Example: Circle Data With Random Variables

In the below example there are 2 related variables and 5 that are unrelated. Lets see how dann, sub_dann, and dann with only the correct features perform. First, lets make a data set to work with.

 library(dplyr, warn.conflicts = FALSE)

 # Circle data with unrelated variables
 train <-, 2) %>%
 colnames(train)[1:3] <- c("X1", "X2", "Y")
 train <- train %>%
  mutate(Y = as.numeric(Y))

 # Add 5 unrelated variables
 train <- train %>%
     U1 = runif(500, -1, 1),
     U2 = runif(500, -1, 1),
     U3 = runif(500, -1, 1),
     U4 = runif(500, -1, 1),
     U5 = runif(500, -1, 1)
 test <-, 2) %>%
 colnames(test)[1:3] <- c("X1", "X2", "Y")
 test <- test %>%
  mutate(Y = as.numeric(Y))

 # Add 5 unrelated variables
 test <- test %>%
     U1 = runif(500, -1, 1),
     U2 = runif(500, -1, 1),
     U3 = runif(500, -1, 1),
     U4 = runif(500, -1, 1),
     U5 = runif(500, -1, 1)

As expected, dann is not permanent.

 dannPreds <- dann_df(
  formula = Y~X1 + X2 + U1 + U2 + U3 + U4 + U5,
  train = train, test = test,
  k = 3, neighborhood_size = 50, epsilon = 1, probability = FALSE)
 mean(dannPreds == test$Y)
## [1] 0.668

Moving on to sub_dann, the dimension of the subspace should be chosen based on the number of large eigenvalues. The graph suggests 2 (the correct answer).

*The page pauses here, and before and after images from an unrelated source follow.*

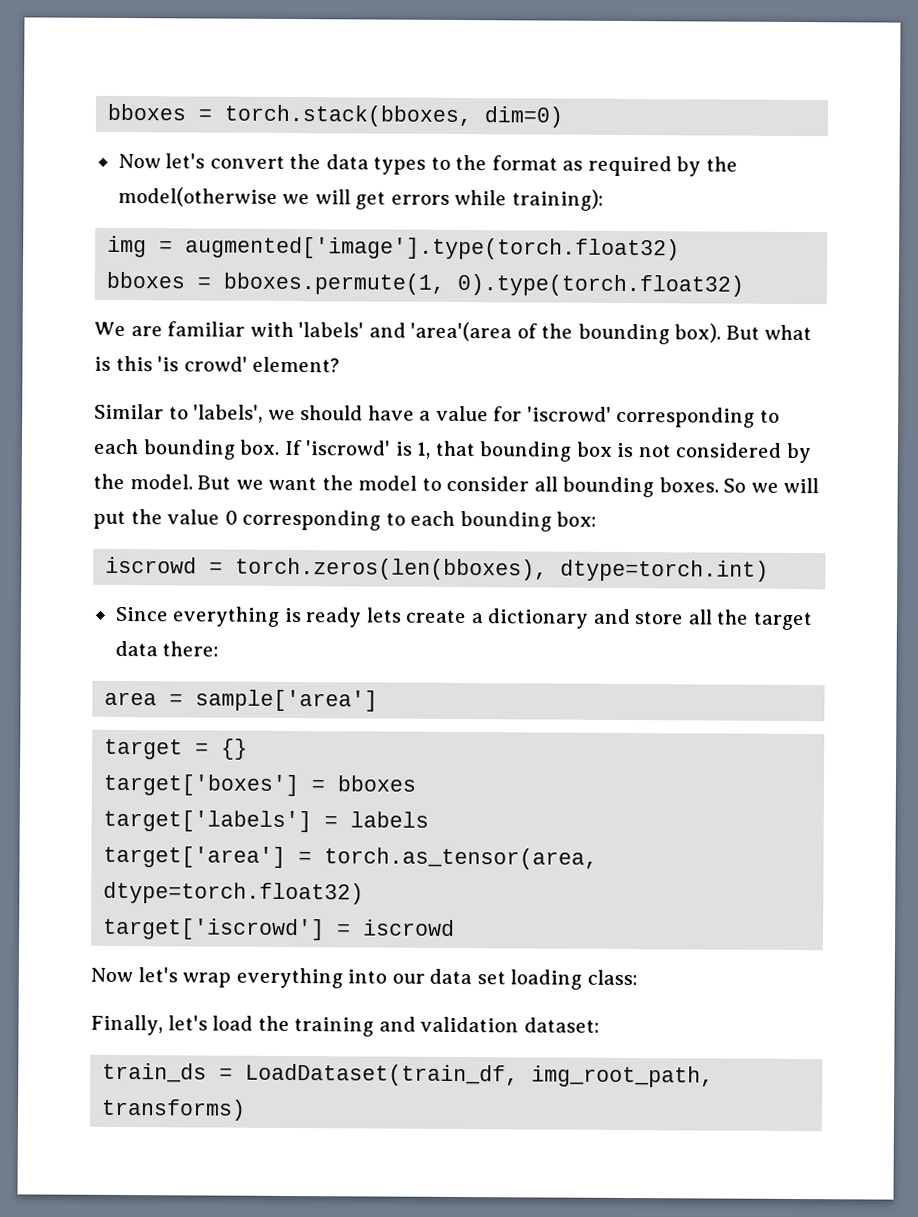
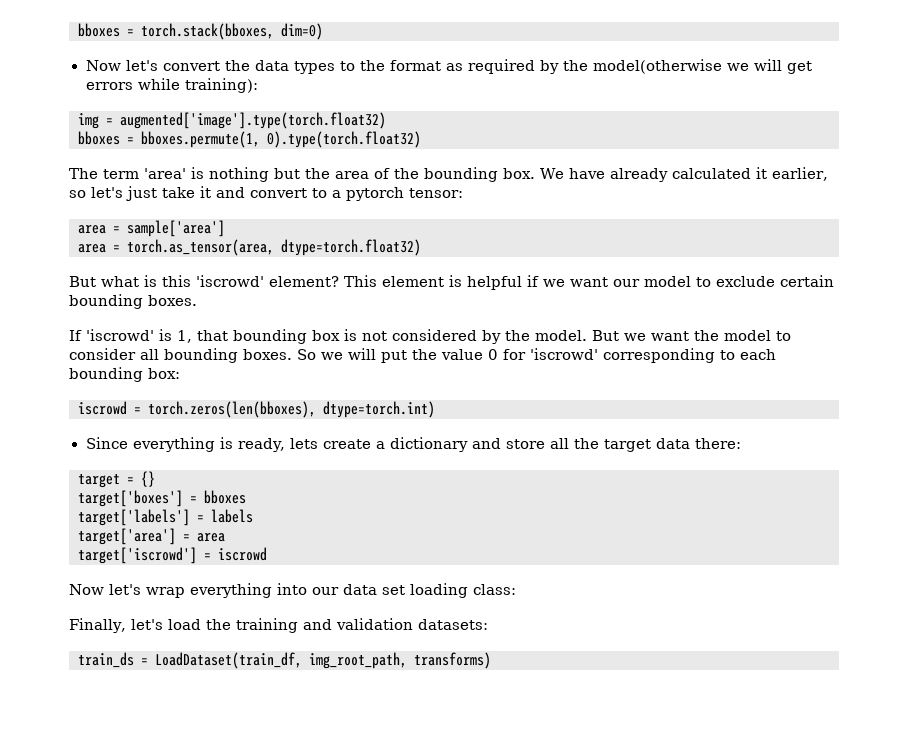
[94,321,722,345] We are familiar with 'labels' and 'area'(area of the bounding box). -> [69,167,828,182] [69,186,463,201] [78,220,225,237] [78,239,421,256] The term 'area' is nothing but the area of the bounding box. We have already calculated it earlier, so let's just take it and convert to a pytorch tensor: // area = sample['area'] // area = torch.as_tensor(area, dtype=torch.float32) //
[157,356,248,372] 'is crowd' -> [196,275,264,287] 'iscrowd'
[94,403,780,428] [93,438,280,460] // Similar to 'labels', we should have a value for 'iscrowd' corresponding to each bounding box. -> [344,275,834,290] [69,294,197,309] This element is helpful if we want our model to exclude certain bounding boxes. //
(238, 517) none -> [503,348,598,360] for 'iscrowd'
[305,607,363,628] ready -> [237,438,286,452] ready,
[104,689,379,712] // area = sample['area'] -> (742, 443) none
[324,847,599,870] [103,881,365,905] torch.as_tensor(area, dtype=torch.float32) -> [197,533,225,542] area
[523,1017,600,1033] dataset: -> [417,619,488,630] datasets:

 graph_eigenvalues_df(formula = Y~X1 + X2 + U1 + U2 + U3 + U4 + U5, train = train, 
                   neighborhood_size = 50, weighted = FALSE, sphere = "mcd")

While continuing to use unrelated variables, sub_dann did much better than dann.

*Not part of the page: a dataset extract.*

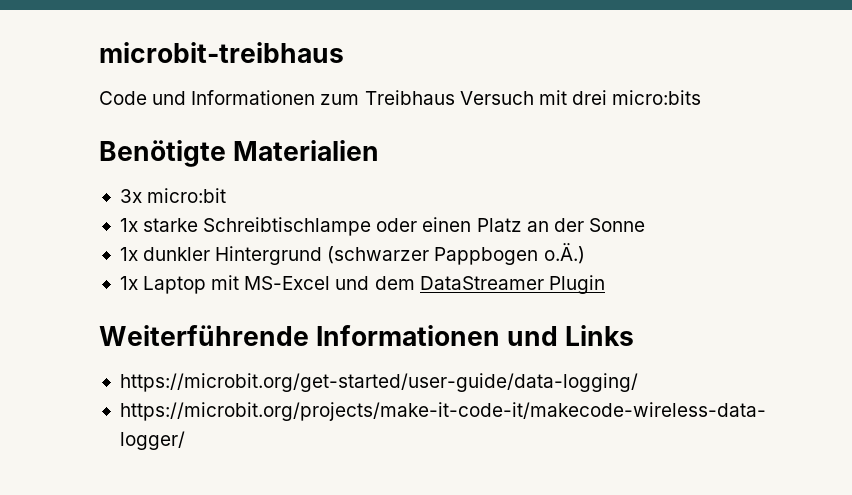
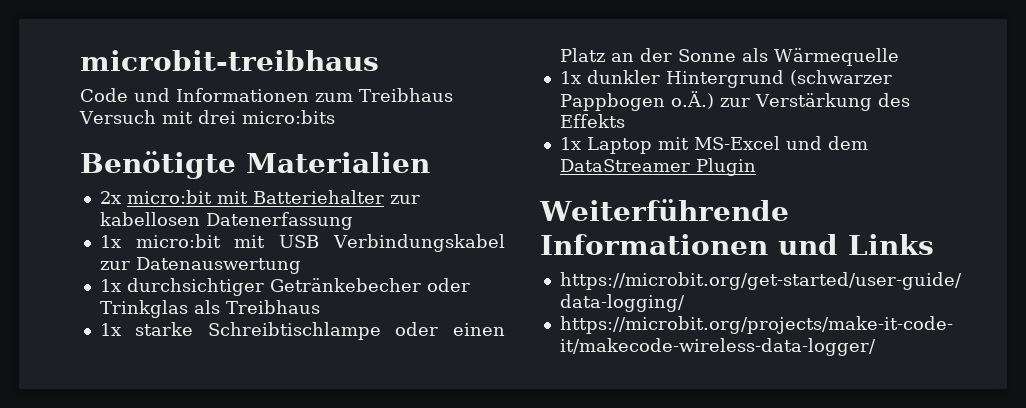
[119,188,227,203] 3x micro:bit -> [99,190,420,204] [99,212,353,230] [99,234,506,252] [99,257,301,274] [99,278,470,296] [99,300,320,318] 2x micro:bit mit Batteriehalter zur kabellosen Datenerfassung // 1x micro:bit mit USB Verbindungskabel zur Datenauswertung // 1x durchsichtiger Getränkebecher oder Trinkglas als Treibhaus
(645, 225) none -> [741,48,899,66] als Wärmequelle
(585, 253) none -> [719,93,910,111] [559,114,625,128] zur Verstärkung des Effekts

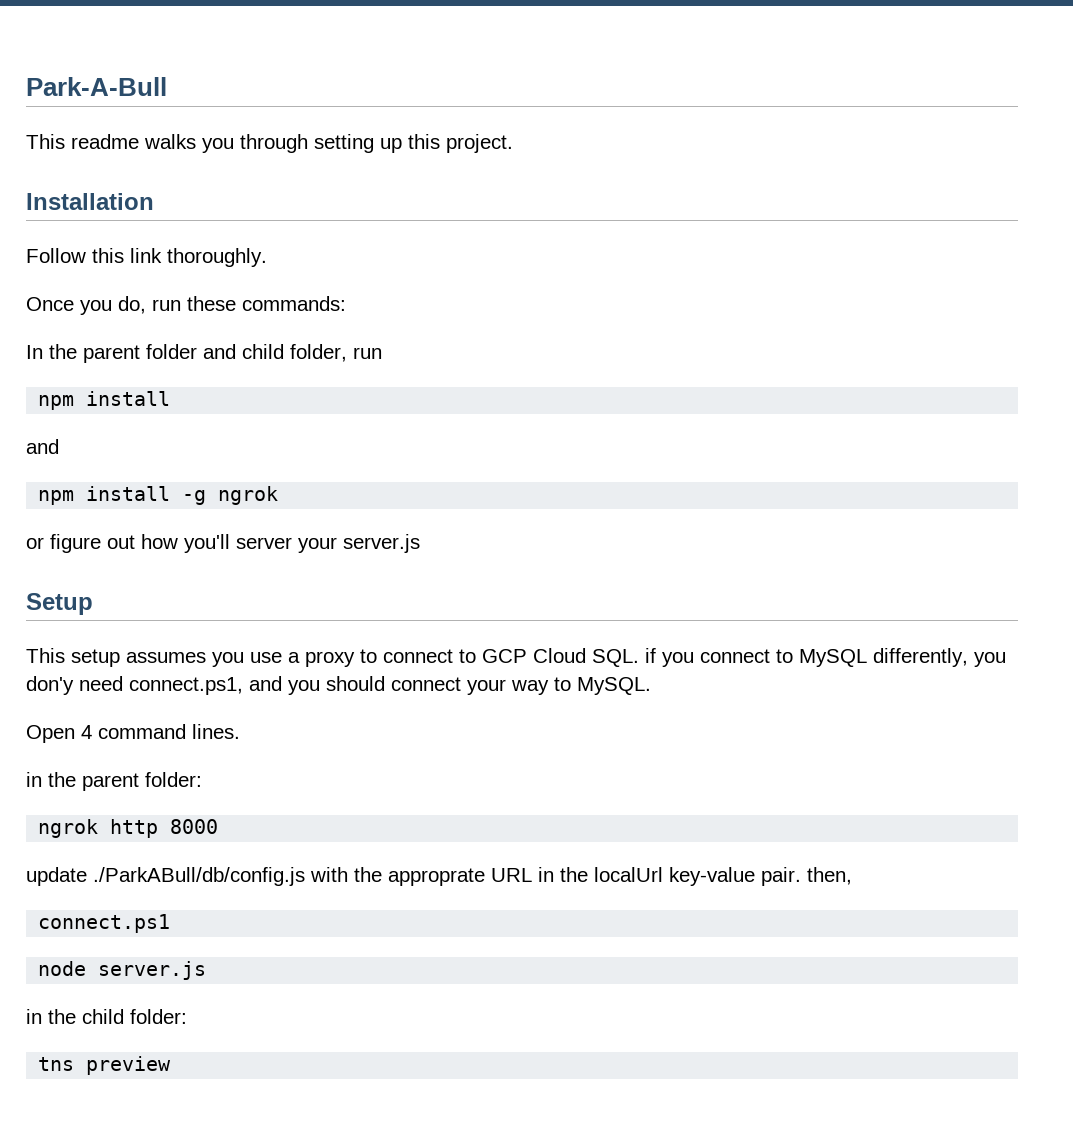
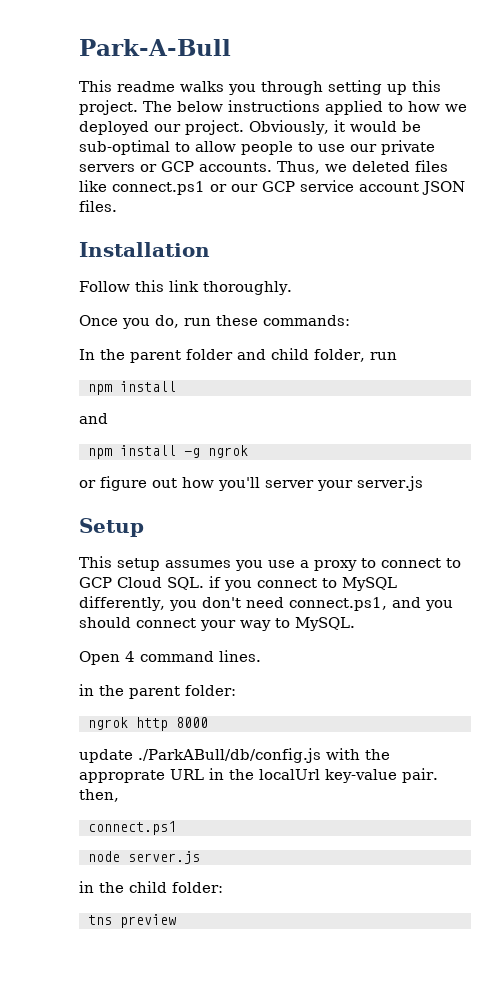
(513, 143) none -> [143,100,467,115] [79,120,421,135] [79,140,435,155] [79,160,448,174] [79,180,465,195] [79,200,117,212] The below instructions applied to how we deployed our project. Obviously, it would be sub-optimal to allow people to use our private servers or GCP accounts. Thus, we deleted files like connect.ps1 or our GCP service account JSON files.
[26,676,74,695] don'y -> [201,597,241,608] don't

 subDannPreds <- sub_dann_df(formula = Y~X1 + X2 + U1 + U2 + U3 + U4 + U5, 
                             train = train, test = test,
                             k = 3, neighborhood_size = 50, epsilon = 1, 
                             probability = FALSE, 
                             weighted = FALSE, sphere = "mcd", numDim = 2)
 mean(subDannPreds == test$Y)
## [1] 0.882

As an upper bound on performance for this A.I. approach, lets try dann using only the informative variables. Is there much of a difference?

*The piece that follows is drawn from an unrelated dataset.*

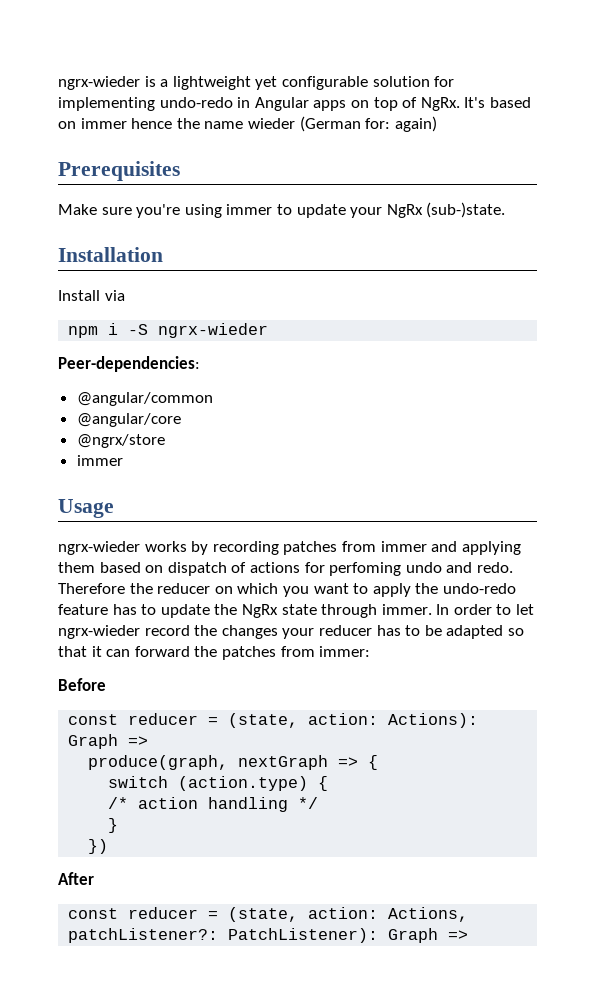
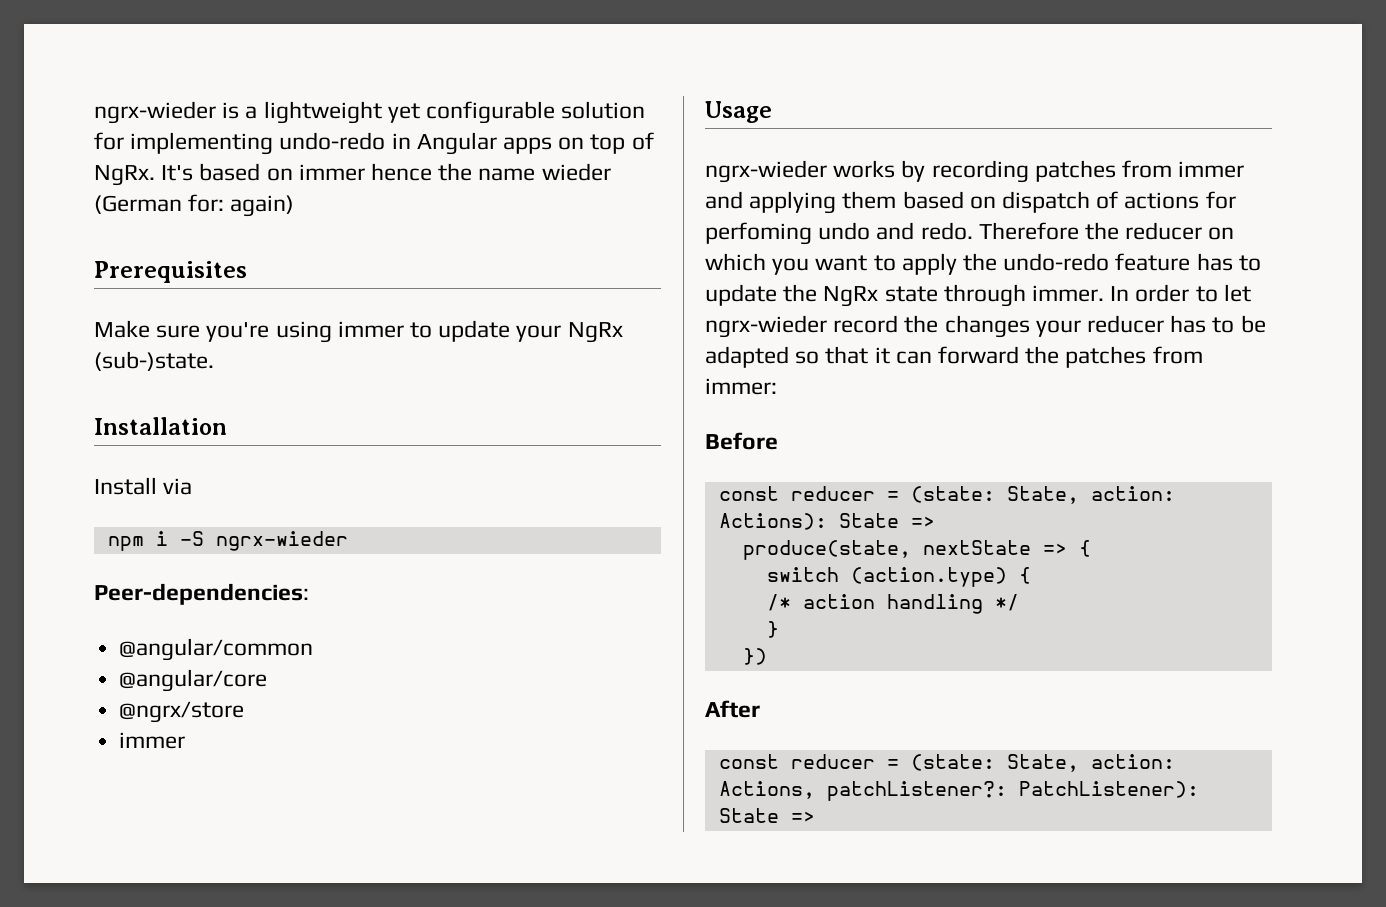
[228,713,299,728] (state, -> [910,486,1079,504] (state: State,
[68,734,119,749] Graph -> [838,513,899,528] State
[88,755,329,770] produce(graph, nextGraph -> [742,540,1031,560] produce(state, nextState
[228,907,299,922] (state, -> [910,754,1079,772] (state: State,
[388,928,439,943] Graph -> [718,808,779,823] State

 variableSelectionDann <- dann_df(formula = Y~X1 + X2, 
                               train = train, test = test,
                               k = 3, neighborhood_size = 50, epsilon = 1, probability = FALSE)
 mean(variableSelectionDann == test$Y)
## [1] 0.944

Using only the related variables produced the best model. Many times, the related variables are unknown. sub_dann was able to produce a model nearly as performant.